Render the entries below as a JSON list of strings, one string per line and no blank lines. Include only the lines from the first line of the entries up to and including the line containing "catalogue / barcode: US 374118".

━━━ Extracted information

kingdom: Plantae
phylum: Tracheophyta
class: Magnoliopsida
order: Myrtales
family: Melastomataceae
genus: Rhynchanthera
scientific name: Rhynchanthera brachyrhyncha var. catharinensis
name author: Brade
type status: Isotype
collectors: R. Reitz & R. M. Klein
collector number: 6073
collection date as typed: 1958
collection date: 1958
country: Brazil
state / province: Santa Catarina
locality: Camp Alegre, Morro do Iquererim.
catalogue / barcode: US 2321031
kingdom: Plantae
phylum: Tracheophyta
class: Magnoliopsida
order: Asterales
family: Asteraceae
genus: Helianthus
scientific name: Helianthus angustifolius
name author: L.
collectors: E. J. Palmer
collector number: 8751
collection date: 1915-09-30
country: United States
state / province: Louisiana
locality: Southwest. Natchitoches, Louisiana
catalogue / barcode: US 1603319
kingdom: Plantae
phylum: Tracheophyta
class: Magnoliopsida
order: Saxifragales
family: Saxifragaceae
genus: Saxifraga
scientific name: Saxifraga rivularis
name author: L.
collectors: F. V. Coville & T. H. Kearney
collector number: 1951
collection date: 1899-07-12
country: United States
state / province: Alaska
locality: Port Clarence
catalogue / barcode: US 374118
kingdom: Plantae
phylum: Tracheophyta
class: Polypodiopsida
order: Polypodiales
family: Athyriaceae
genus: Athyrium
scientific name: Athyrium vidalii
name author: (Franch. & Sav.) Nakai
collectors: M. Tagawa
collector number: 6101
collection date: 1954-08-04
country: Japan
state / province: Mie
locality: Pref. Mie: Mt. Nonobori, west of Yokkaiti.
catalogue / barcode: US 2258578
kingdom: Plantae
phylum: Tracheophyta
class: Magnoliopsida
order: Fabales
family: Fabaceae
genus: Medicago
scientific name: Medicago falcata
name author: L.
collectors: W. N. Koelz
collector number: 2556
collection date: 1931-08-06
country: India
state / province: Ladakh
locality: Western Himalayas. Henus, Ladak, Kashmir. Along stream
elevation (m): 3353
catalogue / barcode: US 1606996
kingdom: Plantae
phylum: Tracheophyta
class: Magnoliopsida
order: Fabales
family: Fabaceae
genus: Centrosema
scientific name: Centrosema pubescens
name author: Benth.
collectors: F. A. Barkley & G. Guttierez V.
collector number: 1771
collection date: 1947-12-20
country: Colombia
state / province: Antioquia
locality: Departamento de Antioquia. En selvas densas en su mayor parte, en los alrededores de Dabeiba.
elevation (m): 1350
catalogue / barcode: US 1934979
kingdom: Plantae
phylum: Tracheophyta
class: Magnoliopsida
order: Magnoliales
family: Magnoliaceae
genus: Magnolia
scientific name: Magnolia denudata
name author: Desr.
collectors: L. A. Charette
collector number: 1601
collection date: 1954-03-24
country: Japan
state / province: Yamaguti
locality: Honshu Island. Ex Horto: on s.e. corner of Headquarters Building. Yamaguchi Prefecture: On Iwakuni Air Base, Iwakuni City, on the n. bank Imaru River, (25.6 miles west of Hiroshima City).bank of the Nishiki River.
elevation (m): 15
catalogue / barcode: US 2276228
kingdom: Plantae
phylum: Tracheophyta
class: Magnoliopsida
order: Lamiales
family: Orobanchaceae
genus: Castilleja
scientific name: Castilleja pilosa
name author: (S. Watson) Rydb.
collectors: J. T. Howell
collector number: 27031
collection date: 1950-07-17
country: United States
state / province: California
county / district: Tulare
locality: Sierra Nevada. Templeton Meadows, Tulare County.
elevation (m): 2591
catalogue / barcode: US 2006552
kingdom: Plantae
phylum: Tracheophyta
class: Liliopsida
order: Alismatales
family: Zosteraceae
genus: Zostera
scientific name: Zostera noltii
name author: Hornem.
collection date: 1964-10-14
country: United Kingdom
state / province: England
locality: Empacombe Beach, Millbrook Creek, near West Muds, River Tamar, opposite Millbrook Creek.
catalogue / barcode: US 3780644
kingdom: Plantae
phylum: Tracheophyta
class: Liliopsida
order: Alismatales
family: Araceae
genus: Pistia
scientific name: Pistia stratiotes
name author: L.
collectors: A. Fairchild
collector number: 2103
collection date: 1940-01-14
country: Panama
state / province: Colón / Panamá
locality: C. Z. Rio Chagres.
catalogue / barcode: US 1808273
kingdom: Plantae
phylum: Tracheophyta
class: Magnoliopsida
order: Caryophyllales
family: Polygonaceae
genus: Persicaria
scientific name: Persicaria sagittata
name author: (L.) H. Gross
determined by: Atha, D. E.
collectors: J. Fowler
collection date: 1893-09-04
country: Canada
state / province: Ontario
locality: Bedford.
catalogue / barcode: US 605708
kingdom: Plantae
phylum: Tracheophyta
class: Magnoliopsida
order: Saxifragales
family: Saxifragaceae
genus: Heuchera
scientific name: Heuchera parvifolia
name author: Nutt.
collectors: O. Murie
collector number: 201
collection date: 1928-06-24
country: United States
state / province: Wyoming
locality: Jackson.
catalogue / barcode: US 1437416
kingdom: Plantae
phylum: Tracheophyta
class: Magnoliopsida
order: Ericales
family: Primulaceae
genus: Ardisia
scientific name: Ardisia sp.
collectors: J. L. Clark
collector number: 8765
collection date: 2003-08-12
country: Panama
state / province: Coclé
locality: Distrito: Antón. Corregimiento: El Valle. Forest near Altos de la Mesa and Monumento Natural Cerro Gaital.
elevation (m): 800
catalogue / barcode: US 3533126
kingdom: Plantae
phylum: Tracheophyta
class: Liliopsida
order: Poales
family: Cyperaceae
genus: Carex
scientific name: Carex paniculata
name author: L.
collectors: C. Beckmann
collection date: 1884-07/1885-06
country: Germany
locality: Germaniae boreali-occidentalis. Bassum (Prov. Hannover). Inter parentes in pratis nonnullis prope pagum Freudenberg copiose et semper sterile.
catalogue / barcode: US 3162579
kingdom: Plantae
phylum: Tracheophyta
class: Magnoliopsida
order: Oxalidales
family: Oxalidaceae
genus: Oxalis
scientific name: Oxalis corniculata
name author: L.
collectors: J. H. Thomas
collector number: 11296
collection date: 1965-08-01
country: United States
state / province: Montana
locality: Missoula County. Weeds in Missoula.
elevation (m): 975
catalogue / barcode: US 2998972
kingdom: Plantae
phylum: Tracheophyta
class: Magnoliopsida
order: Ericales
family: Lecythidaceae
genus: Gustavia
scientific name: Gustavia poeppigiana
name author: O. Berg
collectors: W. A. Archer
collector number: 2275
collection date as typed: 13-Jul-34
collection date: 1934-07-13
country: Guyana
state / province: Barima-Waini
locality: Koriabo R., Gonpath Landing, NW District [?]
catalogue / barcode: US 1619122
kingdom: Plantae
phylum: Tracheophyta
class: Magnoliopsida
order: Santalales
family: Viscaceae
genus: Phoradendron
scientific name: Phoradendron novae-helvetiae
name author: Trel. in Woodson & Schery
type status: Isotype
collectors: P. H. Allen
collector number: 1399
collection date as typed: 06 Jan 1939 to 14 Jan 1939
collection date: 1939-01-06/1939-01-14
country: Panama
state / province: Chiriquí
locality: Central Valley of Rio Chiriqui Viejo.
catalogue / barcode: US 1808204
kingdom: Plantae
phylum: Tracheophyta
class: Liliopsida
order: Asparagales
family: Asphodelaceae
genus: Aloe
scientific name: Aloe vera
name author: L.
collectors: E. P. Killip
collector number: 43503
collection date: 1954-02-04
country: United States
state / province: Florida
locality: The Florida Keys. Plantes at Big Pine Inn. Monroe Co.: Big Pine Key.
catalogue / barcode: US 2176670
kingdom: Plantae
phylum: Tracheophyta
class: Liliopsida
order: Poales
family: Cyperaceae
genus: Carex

━━━━━━

> **Exercise solution**:
[
  "kingdom: Plantae",
  "phylum: Tracheophyta",
  "class: Magnoliopsida",
  "order: Myrtales",
  "family: Melastomataceae",
  "genus: Rhynchanthera",
  "scientific name: Rhynchanthera brachyrhyncha var. catharinensis",
  "name author: Brade",
  "type status: Isotype",
  "collectors: R. Reitz & R. M. Klein",
  "collector number: 6073",
  "collection date as typed: 1958",
  "collection date: 1958",
  "country: Brazil",
  "state / province: Santa Catarina",
  "locality: Camp Alegre, Morro do Iquererim.",
  "catalogue / barcode: US 2321031",
  "kingdom: Plantae",
  "phylum: Tracheophyta",
  "class: Magnoliopsida",
  "order: Asterales",
  "family: Asteraceae",
  "genus: Helianthus",
  "scientific name: Helianthus angustifolius",
  "name author: L.",
  "collectors: E. J. Palmer",
  "collector number: 8751",
  "collection date: 1915-09-30",
  "country: United States",
  "state / province: Louisiana",
  "locality: Southwest. Natchitoches, Louisiana",
  "catalogue / barcode: US 1603319",
  "kingdom: Plantae",
  "phylum: Tracheophyta",
  "class: Magnoliopsida",
  "order: Saxifragales",
  "family: Saxifragaceae",
  "genus: Saxifraga",
  "scientific name: Saxifraga rivularis",
  "name author: L.",
  "collectors: F. V. Coville & T. H. Kearney",
  "collector number: 1951",
  "collection date: 1899-07-12",
  "country: United States",
  "state / province: Alaska",
  "locality: Port Clarence",
  "catalogue / barcode: US 374118"
]